Task:
Retype the stored entries starting at the line containing "### 3. 自定義調整" and ending after the line containing "Some of the", leaving out the pictures.

Stored entries:
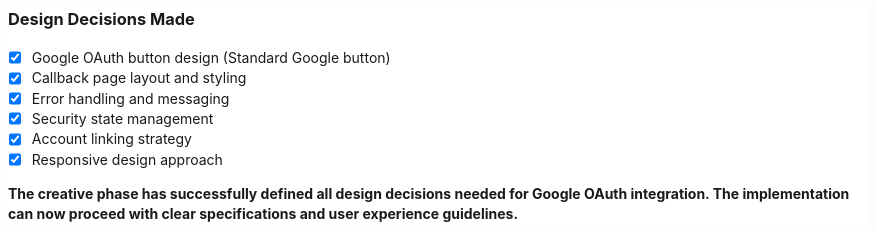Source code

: ### Design Decisions Made

- [x] Google OAuth button design (Standard Google button)
- [x] Callback page layout and styling
- [x] Error handling and messaging
- [x] Security state management
- [x] Account linking strategy
- [x] Responsive design approach

**The creative phase has successfully defined all design decisions needed for Google OAuth integration. The implementation can now proceed with clear specifications and user experience guidelines.**

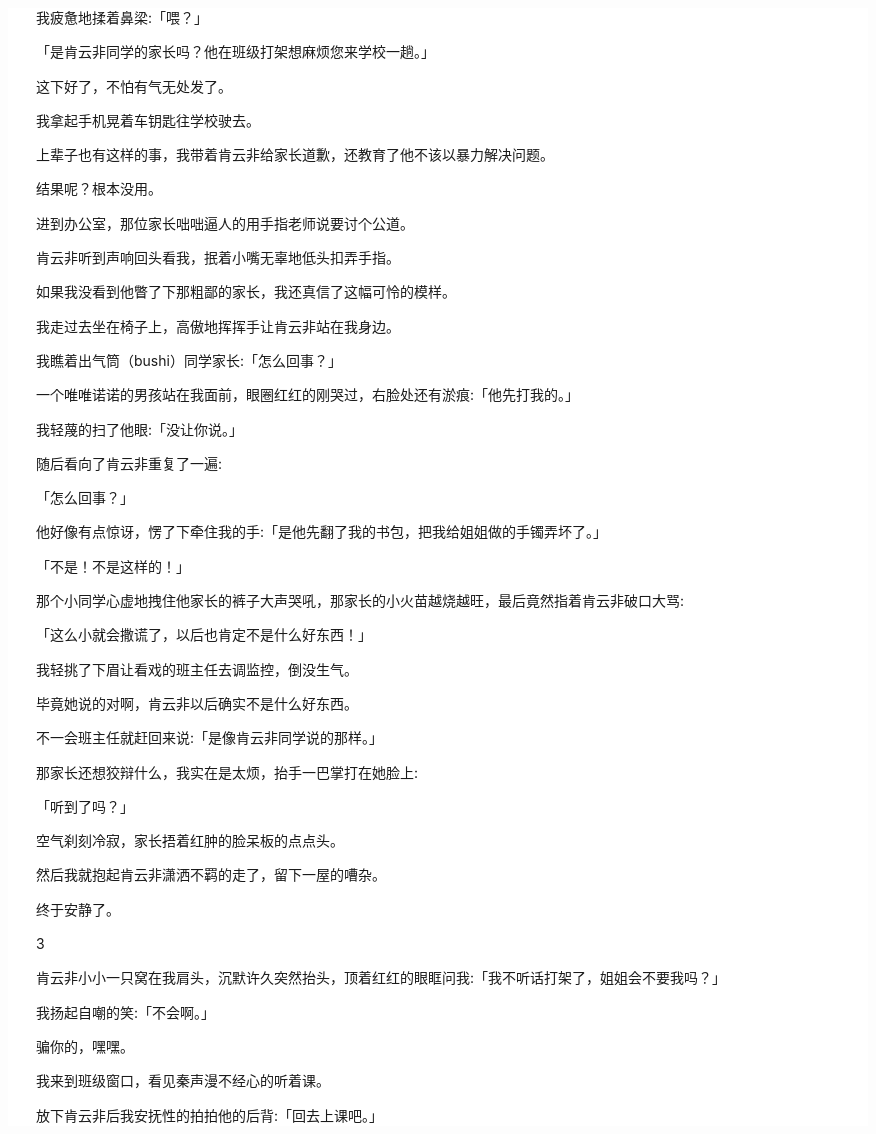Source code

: &emsp;&emsp;我疲惫地揉着鼻梁:「喂？」  
  
&emsp;&emsp;「是肯云非同学的家长吗？他在班级打架想麻烦您来学校一趟。」  
  
&emsp;&emsp;这下好了，不怕有气无处发了。  
  
&emsp;&emsp;我拿起手机晃着车钥匙往学校驶去。  
  
&emsp;&emsp;上辈子也有这样的事，我带着肯云非给家长道歉，还教育了他不该以暴力解决问题。  
  
&emsp;&emsp;结果呢？根本没用。  
  
&emsp;&emsp;进到办公室，那位家长咄咄逼人的用手指老师说要讨个公道。  
  
&emsp;&emsp;肯云非听到声响回头看我，抿着小嘴无辜地低头扣弄手指。  
  
&emsp;&emsp;如果我没看到他瞥了下那粗鄙的家长，我还真信了这幅可怜的模样。  
  
&emsp;&emsp;我走过去坐在椅子上，高傲地挥挥手让肯云非站在我身边。  
  
&emsp;&emsp;我瞧着出气筒（bushi）同学家长:「怎么回事？」  
  
&emsp;&emsp;一个唯唯诺诺的男孩站在我面前，眼圈红红的刚哭过，右脸处还有淤痕:「他先打我的。」  
  
&emsp;&emsp;我轻蔑的扫了他眼:「没让你说。」  
  
&emsp;&emsp;随后看向了肯云非重复了一遍:  
  
&emsp;&emsp;「怎么回事？」  
  
&emsp;&emsp;他好像有点惊讶，愣了下牵住我的手:「是他先翻了我的书包，把我给姐姐做的手镯弄坏了。」  
  
&emsp;&emsp;「不是！不是这样的！」  
  
&emsp;&emsp;那个小同学心虚地拽住他家长的裤子大声哭吼，那家长的小火苗越烧越旺，最后竟然指着肯云非破口大骂:  
  
&emsp;&emsp;「这么小就会撒谎了，以后也肯定不是什么好东西！」  
  
&emsp;&emsp;我轻挑了下眉让看戏的班主任去调监控，倒没生气。  
  
&emsp;&emsp;毕竟她说的对啊，肯云非以后确实不是什么好东西。  
  
&emsp;&emsp;不一会班主任就赶回来说:「是像肯云非同学说的那样。」  
  
&emsp;&emsp;那家长还想狡辩什么，我实在是太烦，抬手一巴掌打在她脸上:  
  
&emsp;&emsp;「听到了吗？」  
  
&emsp;&emsp;空气刹刻冷寂，家长捂着红肿的脸呆板的点点头。  
  
&emsp;&emsp;然后我就抱起肯云非潇洒不羁的走了，留下一屋的嘈杂。  
  
&emsp;&emsp;终于安静了。  
  
&emsp;&emsp;3  
  
&emsp;&emsp;肯云非小小一只窝在我肩头，沉默许久突然抬头，顶着红红的眼眶问我:「我不听话打架了，姐姐会不要我吗？」  
  
&emsp;&emsp;我扬起自嘲的笑:「不会啊。」  
  
&emsp;&emsp;骗你的，嘿嘿。  
  
&emsp;&emsp;我来到班级窗口，看见秦声漫不经心的听着课。  
  
&emsp;&emsp;放下肯云非后我安抚性的拍拍他的后背:「回去上课吧。」  
  
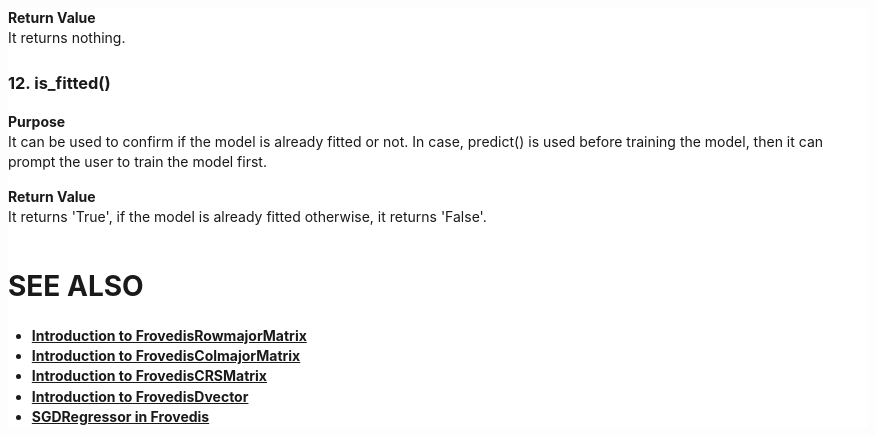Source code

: __Return Value__  
It returns nothing.   

### 12. is_fitted()

__Purpose__   
It can be used to confirm if the model is already fitted or not. In case, 
predict() is used before training the model, then it can prompt the user to 
train the model first.

__Return Value__  
It returns 'True', if the model is already fitted otherwise, it returns 'False'.

# SEE ALSO  
- **[Introduction to FrovedisRowmajorMatrix](../matrix/rowmajor_matrix.md)**  
- **[Introduction to FrovedisColmajorMatrix](../matrix/colmajor_matrix.md)**  
- **[Introduction to FrovedisCRSMatrix](../matrix/crs_matrix.md)**  
- **[Introduction to FrovedisDvector](../matrix/dvector.md)**  
- **[SGDRegressor in Frovedis](./sgd_regressor.md)**  
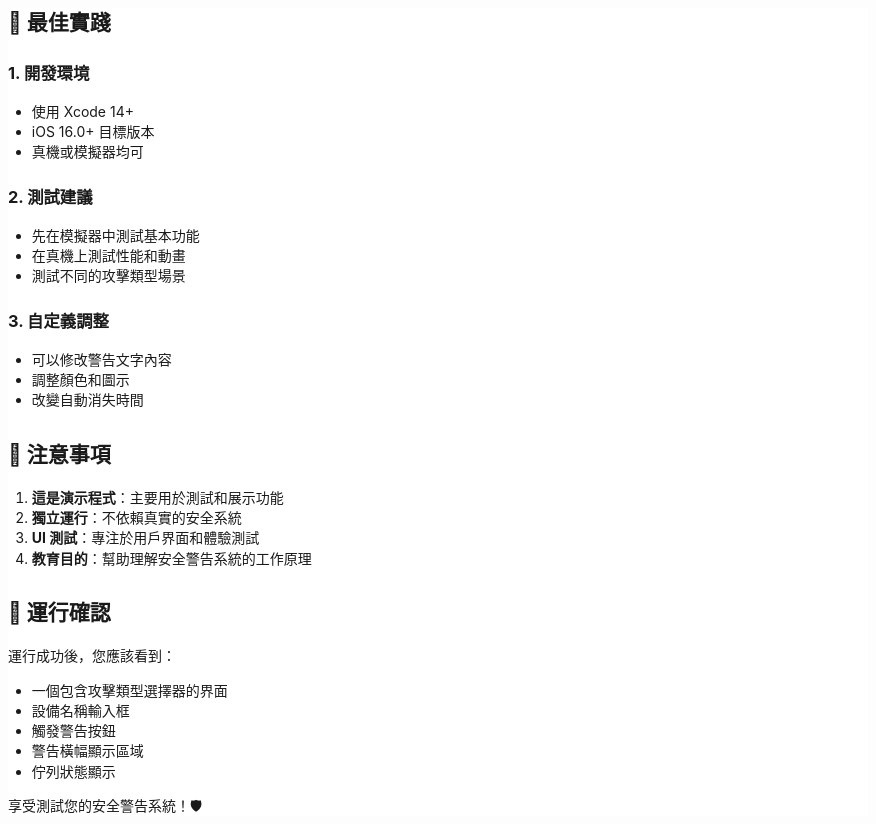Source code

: ## 🎯 最佳實踐

### 1. 開發環境
- 使用 Xcode 14+ 
- iOS 16.0+ 目標版本
- 真機或模擬器均可

### 2. 測試建議
- 先在模擬器中測試基本功能
- 在真機上測試性能和動畫
- 測試不同的攻擊類型場景

### 3. 自定義調整
- 可以修改警告文字內容
- 調整顏色和圖示
- 改變自動消失時間

## 📝 注意事項

1. **這是演示程式**：主要用於測試和展示功能
2. **獨立運行**：不依賴真實的安全系統
3. **UI 測試**：專注於用戶界面和體驗測試
4. **教育目的**：幫助理解安全警告系統的工作原理

## 🚀 運行確認

運行成功後，您應該看到：
- 一個包含攻擊類型選擇器的界面
- 設備名稱輸入框
- 觸發警告按鈕
- 警告橫幅顯示區域
- 佇列狀態顯示

享受測試您的安全警告系統！🛡️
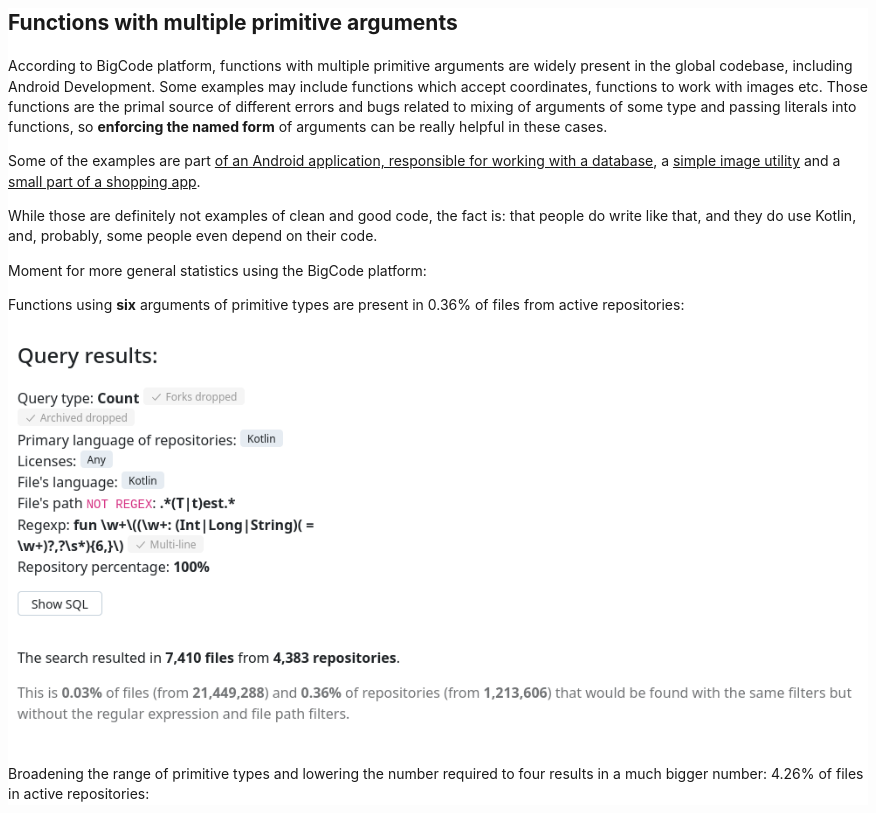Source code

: ## Functions with multiple primitive arguments

According to BigCode platform, functions with multiple primitive arguments are widely present in the global codebase, including Android Development. Some examples may include functions which accept coordinates, functions to work with images etc. Those functions are the primal source of different errors and bugs related to mixing of arguments of some type and passing literals into functions, so **enforcing the named form** of arguments can be really helpful in these cases.

Some of the examples are part [of an Android application, responsible for working with a database](https://github.com/GrzegorzDawidek/AndroidZal/blob/e942947fdd01b3191f472cf378e46c6523a93721/app/src/main/java/com/example/sqllitetask/DatabaseHelper.kt), a [simple image utility](https://github.com/2T-T2/ImageUtil/blob/acc3eb444365caf89e014de9747831b0fec9cbe6/src/ImageUtil.kt) and a [small part of a shopping app](https://github.com/jiangyuanyuan/KotlinMall/blob/0e58f238614a4ba2644712ce4190290c9e19bed0/GoodsCenter/src/main/java/com/kotlin/goods/presenter/GoodsDetailPresenter.kt).

While those are definitely not examples of clean and good code, the fact is: that people do write like that, and they do use Kotlin, and, probably, some people even depend on their code. 

Moment for more general statistics using the BigCode platform:

Functions using **six** arguments of primitive types are present in 0.36% of files from active repositories:

![Functions with six arguments](./SixArgs.png)

Broadening the range of primitive types and lowering the number required to four results in a much bigger number: 4.26% of files in active repositories:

Response box:
### 3. 自定義調整
- 可以修改警告文字內容
- 調整顏色和圖示
- 改變自動消失時間

## 📝 注意事項

1. **這是演示程式**：主要用於測試和展示功能
2. **獨立運行**：不依賴真實的安全系統
3. **UI 測試**：專注於用戶界面和體驗測試
4. **教育目的**：幫助理解安全警告系統的工作原理

## 🚀 運行確認

運行成功後，您應該看到：
- 一個包含攻擊類型選擇器的界面
- 設備名稱輸入框
- 觸發警告按鈕
- 警告橫幅顯示區域
- 佇列狀態顯示

享受測試您的安全警告系統！🛡️
Source code

: ## Functions with multiple primitive arguments

According to BigCode platform, functions with multiple primitive arguments are widely present in the global codebase, including Android Development. Some examples may include functions which accept coordinates, functions to work with images etc. Those functions are the primal source of different errors and bugs related to mixing of arguments of some type and passing literals into functions, so **enforcing the named form** of arguments can be really helpful in these cases.

Some of the examples are part [of an Android application, responsible for working with a database](https://github.com/GrzegorzDawidek/AndroidZal/blob/e942947fdd01b3191f472cf378e46c6523a93721/app/src/main/java/com/example/sqllitetask/DatabaseHelper.kt), a [simple image utility](https://github.com/2T-T2/ImageUtil/blob/acc3eb444365caf89e014de9747831b0fec9cbe6/src/ImageUtil.kt) and a [small part of a shopping app](https://github.com/jiangyuanyuan/KotlinMall/blob/0e58f238614a4ba2644712ce4190290c9e19bed0/GoodsCenter/src/main/java/com/kotlin/goods/presenter/GoodsDetailPresenter.kt).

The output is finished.